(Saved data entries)
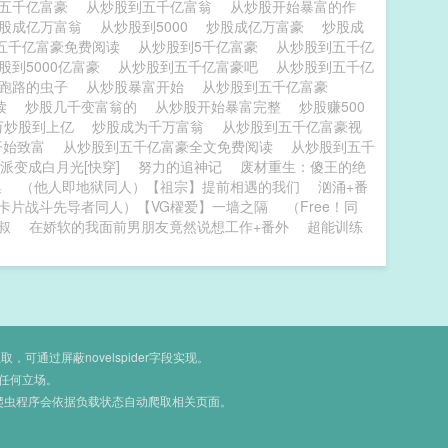
到五千亿富豪
从炒股到五千亿富翁
从炒股开始暴富的作
股成亿万富翁
从炒股到5000
炒股成亿万富豪
炒股成
五千亿富豪免费阅读
从炒股到5千亿富豪
从炒股到五千亿
股到5000亿富豪
从炒股到五千亿富豪吧
从炒股到五千亿
 跑路的虫子
从炒股暴富开始
从炒股到五千亿富豪
阅读
炒股几千变富翁的
从炒股开始暴富完整
炒股赚500
万炒股到上亿
炒股成为千万富翁
从炒股到五千亿富豪视
开始致富
从炒股到五千亿富豪全文免费阅读
从炒股到五千
派变成白月光[快穿]
努力的追神记
废材重生：傻王的绝
集
（他人即地狱同人）【祖宗】提前相遇的我们
汹涌+番
卡片战斗先导者同人）【VG櫂爱】一墙之隔
（Free！同
叔叔
在娇软的我面前男朋友竟然说想工作+番外
超能训练
通过屏蔽novelspider字段实现。
任何立场。
爬虫程序会依据负载状态自动爬取相关页面。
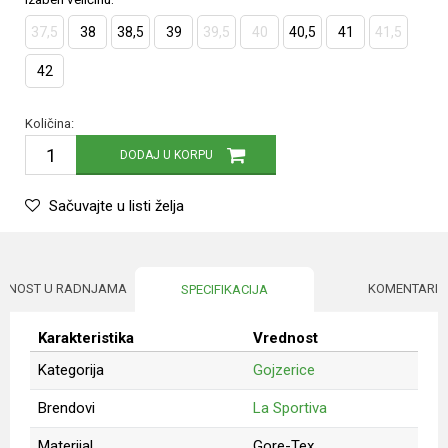
37,5
38
38,5
39
39,5
40
40,5
41
41,5
42
Količina:
DODAJ U KORPU
Sačuvajte u listi želja
UPNOST U RADNJAMA
KOMENTARI
SPECIFIKACIJA
Karakteristika
Vrednost
Kategorija
Gojzerice
Brendovi
La Sportiva
Materijal
Gore-Tex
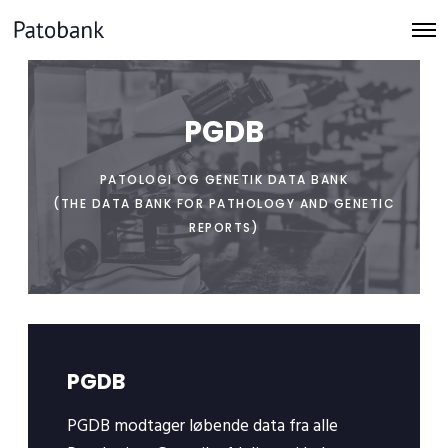
O
p
e
n
M
e
PGDB
n
u
PATOLOGI OG GENETIK DATA BANK
(THE DATA BANK FOR PATHOLOGY AND GENETIC
REPORTS)
PGDB
PGDB modtager løbende data fra alle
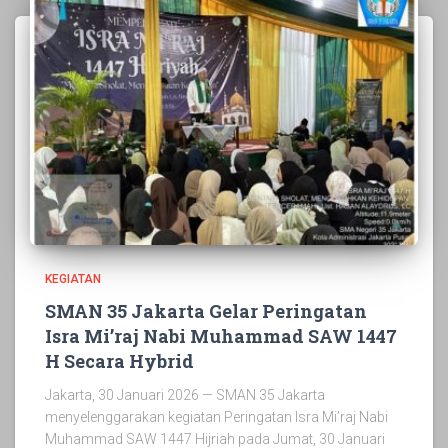
KEGIATAN
SMAN 35 Jakarta Gelar Peringatan
Isra Mi’raj Nabi Muhammad SAW 1447
H Secara Hybrid
Jakarta, 30 Januari 2026 — SMAN 35 Jakarta
menyelenggarakan kegiatan Peringatan Isra Mi’raj Nabi
Muhammad SAW 1447 Hijriah pada Jumat, 30 Januari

_EXERCISE GOAL_
Return the text of the listing line for line, unchanged. Leave the pictures out.

_ANSWER TO THE EXERCISE_
到五千亿富豪
从炒股到五千亿富翁
从炒股开始暴富的作
股成亿万富翁
从炒股到5000
炒股成亿万富豪
炒股成
五千亿富豪免费阅读
从炒股到5千亿富豪
从炒股到五千亿
股到5000亿富豪
从炒股到五千亿富豪吧
从炒股到五千亿
 跑路的虫子
从炒股暴富开始
从炒股到五千亿富豪
阅读
炒股几千变富翁的
从炒股开始暴富完整
炒股赚500
万炒股到上亿
炒股成为千万富翁
从炒股到五千亿富豪视
开始致富
从炒股到五千亿富豪全文免费阅读
从炒股到五千
派变成白月光[快穿]
努力的追神记
废材重生：傻王的绝
集
（他人即地狱同人）【祖宗】提前相遇的我们
汹涌+番
卡片战斗先导者同人）【VG櫂爱】一墙之隔
（Free！同
叔叔
在娇软的我面前男朋友竟然说想工作+番外
超能训练
通过屏蔽novelspider字段实现。
任何立场。
爬虫程序会依据负载状态自动爬取相关页面。
37,5
38
38,5
39
39,5
40
40,5
41
41,5
42
Količina:
DODAJ U KORPU
Sačuvajte u listi želja
UPNOST U RADNJAMA
KOMENTARI
SPECIFIKACIJA
Karakteristika
Vrednost
Kategorija
Gojzerice
Brendovi
La Sportiva
Materijal
Gore-Tex
O
p
e
n
M
e
PGDB
n
u
PATOLOGI OG GENETIK DATA BANK
(THE DATA BANK FOR PATHOLOGY AND GENETIC
REPORTS)
PGDB
PGDB modtager løbende data fra alle
KEGIATAN
SMAN 35 Jakarta Gelar Peringatan
Isra Mi’raj Nabi Muhammad SAW 1447
H Secara Hybrid
Jakarta, 30 Januari 2026 — SMAN 35 Jakarta
menyelenggarakan kegiatan Peringatan Isra Mi’raj Nabi
Muhammad SAW 1447 Hijriah pada Jumat, 30 Januari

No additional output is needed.